**SOURCE PASSAGE:**
****
Another sizeof question

R

Richard Tobin

Please excuse me if this has already been covered.

Given

char x[42];

is

sizeof(x[999])

any kind of error? If so, since the expression is not evaluated, how
would such an error be detected? What if the declaration was

int n = 42;
char x[n];

?

-- Richard
 
K

Keith Thompson

Please excuse me if this has already been covered.

Given

char x[42];

is

sizeof(x[999])

any kind of error?
[...]

I believe it's perfectly valid, and must yield 1.

x[999] is equivalent to *(x+999). The addition would invoke undefined
behavior, but only if it were evaluated.

I see no more reason for
sizeof(x[999])
to invoke UB than for
if (0) {
x[999];
}
to do so.
 
C

christian.bau

I believe it's perfectly valid, and must yield 1.

x[999] is equivalent to *(x+999). The addition would invoke undefined
behavior, but only if it were evaluated.

I see no more reason for
sizeof(x[999])
to invoke UB than for
if (0) {
x[999];
}
to do so.

It really must be fine. A similar situation is this one, which can be
found gazillion times in everyone's code::

something* p;
p = malloc (sizeof (*p));

This is the recommended idiom to allocate memory, and the expression
*p on its own would invoke undefined behaviour just like x[999]. It's
fine because *p is not evaluated.
 
A

Army1987

Please excuse me if this has already been covered.

Given

char x[42];

is

sizeof(x[999])

any kind of error? If so, since the expression is not evaluated, how
would such an error be detected? What if the declaration was

int n = 42;
char x[n];

Even in this case, x's type is a VLA, but x[999]'s type is char,
so it is not evaluated by sizeof.
 
R

Richard Tobin

christian.bau said:
It really must be fine. A similar situation is this one, which can be
found gazillion times in everyone's code::

something* p;
p = malloc (sizeof (*p));

Yes, that's a convincing argument.

-- Richard
 
R

Richard Tobin

int n = 42;
char x[n];
[/QUOTE]
Even in this case, x's type is a VLA, but x[999]'s type is char,
so it is not evaluated by sizeof.

Oops, yes. Then what about

int n = 42;
char x[n][n];

sizeof(x[999]);

I can't see how it could cause a problem in practice, because what would
the compiler do with the result of computing x[999] anyway?

I haven't looked at how compilers handle this sort of thing, but I assume
they perform a kind of abstract interpretation in which expressions are
evaluated for their type rather than their value.

-- Richard
 
C

Charlie Gordon

Richard Tobin said:
int n = 42;
char x[n];
Even in this case, x's type is a VLA, but x[999]'s type is char,
so it is not evaluated by sizeof.

Oops, yes. Then what about

int n = 42;
char x[n][n];

sizeof(x[999]);

I can't see how it could cause a problem in practice, because what would
the compiler do with the result of computing x[999] anyway?

I haven't looked at how compilers handle this sort of thing, but I assume
they perform a kind of abstract interpretation in which expressions are
evaluated for their type rather than their value.[/QUOTE]

This is a good example of the problem with the wording of the Standard
regarding VLA-typed arguments to sizeof. There is no reason to evaluate
x[999] to determine its size. It looks like a defect in C99 IMHO.
****
**EXCERPTED DATA:**
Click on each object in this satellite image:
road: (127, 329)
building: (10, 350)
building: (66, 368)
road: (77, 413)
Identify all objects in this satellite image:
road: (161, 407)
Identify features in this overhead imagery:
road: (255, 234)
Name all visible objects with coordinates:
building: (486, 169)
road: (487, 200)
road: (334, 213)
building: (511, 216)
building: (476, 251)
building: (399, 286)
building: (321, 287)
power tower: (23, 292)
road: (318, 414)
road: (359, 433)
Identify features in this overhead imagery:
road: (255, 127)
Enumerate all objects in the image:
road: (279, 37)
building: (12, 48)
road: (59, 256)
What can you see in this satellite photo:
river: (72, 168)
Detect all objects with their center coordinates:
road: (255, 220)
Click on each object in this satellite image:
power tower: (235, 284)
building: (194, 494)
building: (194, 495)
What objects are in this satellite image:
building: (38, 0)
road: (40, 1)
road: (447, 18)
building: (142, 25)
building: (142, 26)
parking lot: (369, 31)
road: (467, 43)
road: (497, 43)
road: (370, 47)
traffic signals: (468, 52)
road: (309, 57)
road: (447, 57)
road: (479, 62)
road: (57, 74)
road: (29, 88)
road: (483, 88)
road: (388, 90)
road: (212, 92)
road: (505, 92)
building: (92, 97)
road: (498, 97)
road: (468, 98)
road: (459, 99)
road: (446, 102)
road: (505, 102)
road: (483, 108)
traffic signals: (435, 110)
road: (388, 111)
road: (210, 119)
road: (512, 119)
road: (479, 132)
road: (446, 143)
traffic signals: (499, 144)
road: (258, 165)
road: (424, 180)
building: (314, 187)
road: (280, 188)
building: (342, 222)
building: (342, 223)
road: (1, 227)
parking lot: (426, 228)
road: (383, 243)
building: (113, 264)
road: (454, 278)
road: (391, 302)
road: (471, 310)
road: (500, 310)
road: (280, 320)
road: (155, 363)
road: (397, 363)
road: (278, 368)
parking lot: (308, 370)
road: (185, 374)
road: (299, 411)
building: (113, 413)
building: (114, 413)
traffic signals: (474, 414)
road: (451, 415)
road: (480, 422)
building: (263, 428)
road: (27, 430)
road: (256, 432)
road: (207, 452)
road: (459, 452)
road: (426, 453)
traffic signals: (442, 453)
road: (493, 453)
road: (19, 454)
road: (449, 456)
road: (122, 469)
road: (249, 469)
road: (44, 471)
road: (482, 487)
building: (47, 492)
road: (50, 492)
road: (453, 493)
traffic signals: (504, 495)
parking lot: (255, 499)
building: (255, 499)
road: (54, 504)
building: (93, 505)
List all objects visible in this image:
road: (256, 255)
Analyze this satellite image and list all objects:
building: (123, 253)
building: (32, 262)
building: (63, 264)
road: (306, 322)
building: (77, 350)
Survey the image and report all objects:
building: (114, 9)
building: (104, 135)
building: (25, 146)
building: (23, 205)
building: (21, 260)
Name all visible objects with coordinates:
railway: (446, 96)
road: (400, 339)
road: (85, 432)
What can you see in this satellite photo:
****
**TASK PROMPT:**
Extend the forum thread about applying sizeof to an out-of-range array element, picking up after its final post.

**EXERCISE OUTPUT:**
 
K

Kenneth Brody

Charlie said:
"Richard Tobin" <[email protected]> a écrit dans le message de [email protected]... [...]
Oops, yes. Then what about

int n = 42;
char x[n][n];

sizeof(x[999]);

I can't see how it could cause a problem in practice, because what would
the compiler do with the result of computing x[999] anyway?
[...]
This is a good example of the problem with the wording of the Standard
regarding VLA-typed arguments to sizeof. There is no reason to evaluate
x[999] to determine its size. It looks like a defect in C99 IMHO.

I assume you are referring to 6.5.3.4p2:

If the type of the operand is a variable length array type, the
operand is evaluated; otherwise, the operand is not evaluated and
the result is an integer constant.

Note that it says the operand is evaluated if it is a VLA, not if it
is a member of a VLA. In the above example, "sizeof(x[999])" would
not, IMO, evaluate the operand, because "x[999]" is not a VLA. Only
if you did "sizeof(x)" would it need to evaluate the operand "x".

Okay, hold on... (Isn't stream of consciousness writing fun?) I see
that x is a two-dimensional VLA in this new example. I guess that
that would mean that "x[999]" is a VLA.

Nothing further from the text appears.